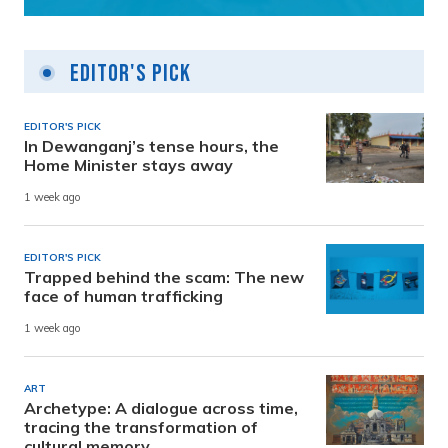
Editor's Pick
EDITOR'S PICK
In Dewanganj’s tense hours, the
Home Minister stays away
1 week ago
EDITOR'S PICK
Trapped behind the scam: The new
face of human trafficking
1 week ago
ART
Archetype: A dialogue across time,
tracing the transformation of
cultural memory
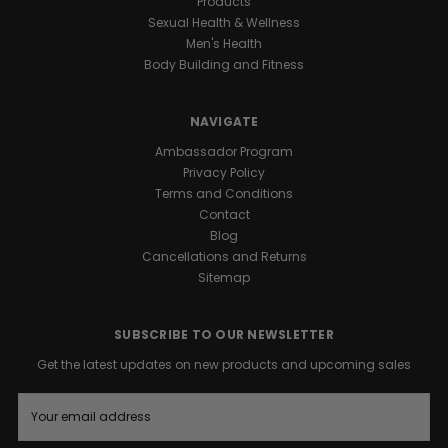
Products
Sexual Health & Wellness
Men's Health
Body Building and Fitness
NAVIGATE
Ambassador Program
Privacy Policy
Terms and Conditions
Contact
Blog
Cancellations and Returns
Sitemap
SUBSCRIBE TO OUR NEWSLETTER
Get the latest updates on new products and upcoming sales
E
m
a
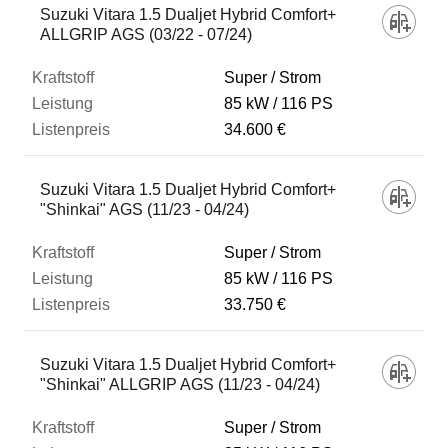
Suzuki Vitara 1.5 Dualjet Hybrid Comfort+
ALLGRIP AGS (03/22 - 07/24)
Super / Strom
85 kW
116 PS
34.600 €
Suzuki Vitara 1.5 Dualjet Hybrid Comfort+
"Shinkai" AGS (11/23 - 04/24)
Super / Strom
85 kW
116 PS
33.750 €
Suzuki Vitara 1.5 Dualjet Hybrid Comfort+
"Shinkai" ALLGRIP AGS (11/23 - 04/24)
Super / Strom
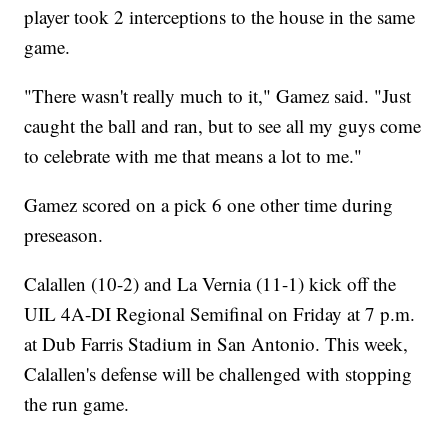
player took 2 interceptions to the house in the same
game.
"There wasn't really much to it," Gamez said. "Just
caught the ball and ran, but to see all my guys come
to celebrate with me that means a lot to me."
Gamez scored on a pick 6 one other time during
preseason.
Calallen (10-2) and La Vernia (11-1) kick off the
UIL 4A-DI Regional Semifinal on Friday at 7 p.m.
at Dub Farris Stadium in San Antonio. This week,
Calallen's defense will be challenged with stopping
the run game.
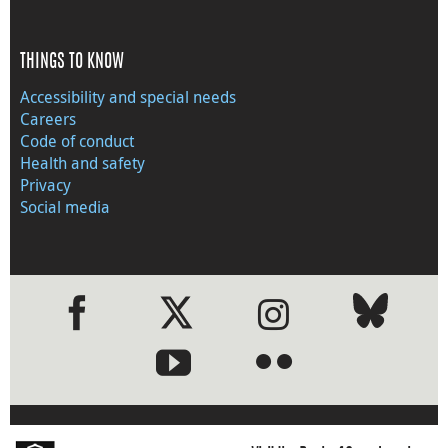
THINGS TO KNOW
Accessibility and special needs
Careers
Code of conduct
Health and safety
Privacy
Social media
●
●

....................

The output is to be the material in full and unaltered, with pictures omitted.

Editor's Pick
EDITOR'S PICK
In Dewanganj’s tense hours, the
Home Minister stays away
1 week ago
EDITOR'S PICK
Trapped behind the scam: The new
face of human trafficking
1 week ago
ART
Archetype: A dialogue across time,
tracing the transformation of
cultural memory
Products
Sexual Health & Wellness
Men's Health
Body Building and Fitness
NAVIGATE
Ambassador Program
Privacy Policy
Terms and Conditions
Contact
Blog
Cancellations and Returns
Sitemap
SUBSCRIBE TO OUR NEWSLETTER
Get the latest updates on new products and upcoming sales
E
m
a
Suzuki Vitara 1.5 Dualjet Hybrid Comfort+
ALLGRIP AGS (03/22 - 07/24)
Super / Strom
85 kW
116 PS
34.600 €
Suzuki Vitara 1.5 Dualjet Hybrid Comfort+
"Shinkai" AGS (11/23 - 04/24)
Super / Strom
85 kW
116 PS
33.750 €
Suzuki Vitara 1.5 Dualjet Hybrid Comfort+
"Shinkai" ALLGRIP AGS (11/23 - 04/24)
Super / Strom
player took 2 interceptions to the house in the same
game.
"There wasn't really much to it," Gamez said. "Just
caught the ball and ran, but to see all my guys come
to celebrate with me that means a lot to me."
Gamez scored on a pick 6 one other time during
preseason.
Calallen (10-2) and La Vernia (11-1) kick off the
UIL 4A-DI Regional Semifinal on Friday at 7 p.m.
at Dub Farris Stadium in San Antonio. This week,
Calallen's defense will be challenged with stopping
the run game.
THINGS TO KNOW
Accessibility and special needs
Careers
Code of conduct
Health and safety
Privacy
Social media
●
●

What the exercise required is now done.